Dün de yazdığım buydu. Yolsuzluğun, hısızlığın, gaspın büyüğü küçüğü yoktur. Nitekim 1974’den sonra masum ve kaçınılmaz ihtiyaçlar nedeniyle başlayan “ganimet” furyası, sonradan bir toplumsal “hırsızlık ve ahlâksızlık” haline geldi ki en son kaldığımız yerde “devlet arazilerinin yağması ile rant ekonomisi vardır.”
DİKKAT ama. İngiliz “yolsuzluklarla sahtekârlıkları” önce “devlet dairelerinde” o kendine özgü disiplin, ciddiyet, saygı, işe bağlılık unsurlarıyla izale ettiydi.. 2 kuruş bile bir memurun tart edilmesine yeterdi!
Bu nedenle “kamu görevlileri yasası reforma tabi tutulacak haberlerini (ki bir türlü gündeme gelemiyor) çok önemsiyoruz.
Ve her zamanki tekrarımızla ekliyoruz.

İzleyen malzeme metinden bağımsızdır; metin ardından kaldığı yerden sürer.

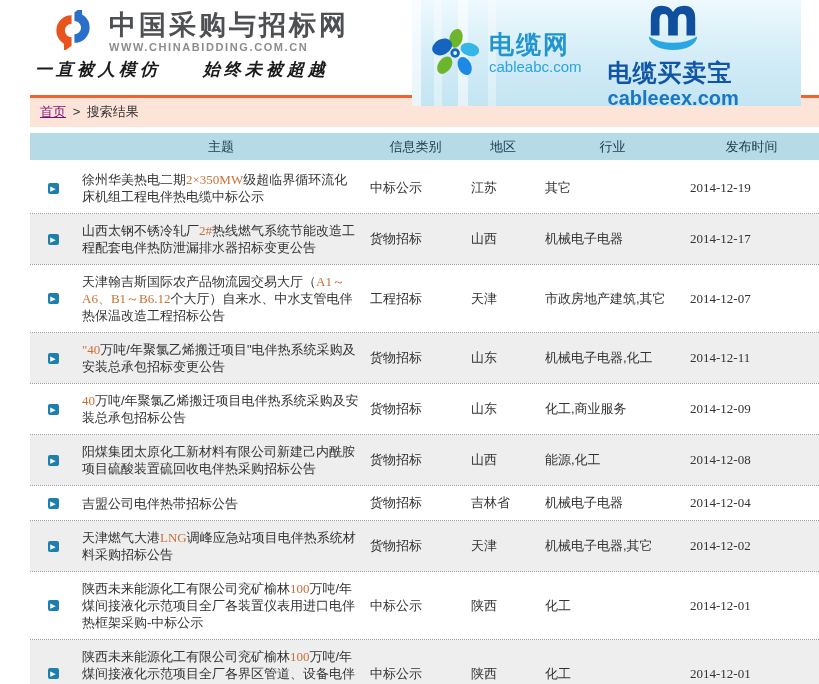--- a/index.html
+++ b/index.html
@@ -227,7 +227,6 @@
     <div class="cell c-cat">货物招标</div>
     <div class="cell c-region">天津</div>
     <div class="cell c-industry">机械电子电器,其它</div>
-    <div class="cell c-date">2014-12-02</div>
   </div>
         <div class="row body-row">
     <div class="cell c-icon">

Ülkeleri krallar kraliçeler, Başbakanlar Cumhurbaşkanları idare etmez. Bürokrasi idare eder.. O bürokrasi ne kadar yetişmiş ve liyakatliyse ülke o kadar iyi yönetilir.. Yolsuzlukların olmasını istemiyorsak önce “bürokrasiyi” iyileştirmeliyiz… **********
KISACA TAKILDIĞIM: (“PİSLİĞİMİZ” NEDEENİYLE REZİL OLUYORUZ!)
Geçen gün Havadis gazetesinde refikim Moreket, Karakum’da, “çöplükte bir vaha” dediği otelde kalan bir İngiliz turistin, KKTC ile ilgili Tripadvisor gazetesindeki makalesini “köşesinde” yayınladı, yorumladı ve sordu? “Böyle bir yere turist neden gelsin”
İngiliz turist çok kısaca KKTC’nin pisliğini, viraneliğini, derbederliğini, yollardaki köpeklerin dışkılarına kadar anlatarak şöyle diyordu: “Çok ülke gezdik ama buradaki zihniyet (KKTC) en kötüsüydü: “Çöpü at ve unut zihniyeti!”
İşte bir turist gözünde imajımız! “Pislik, Viranelik, derbederlik!”
Başbakan Erhürman’ın “seferberlik çağrısını bir daha hatırladım. Nasıl olur, başı kim çeker bilemem ama bu memleketin sil baştan yenilenmeye, kendini kalaylayıp cilalamaya ihtiyacı vardır. Bu insan unsurumuzla bunu nasıl başaracağız, bilemiyorum ama!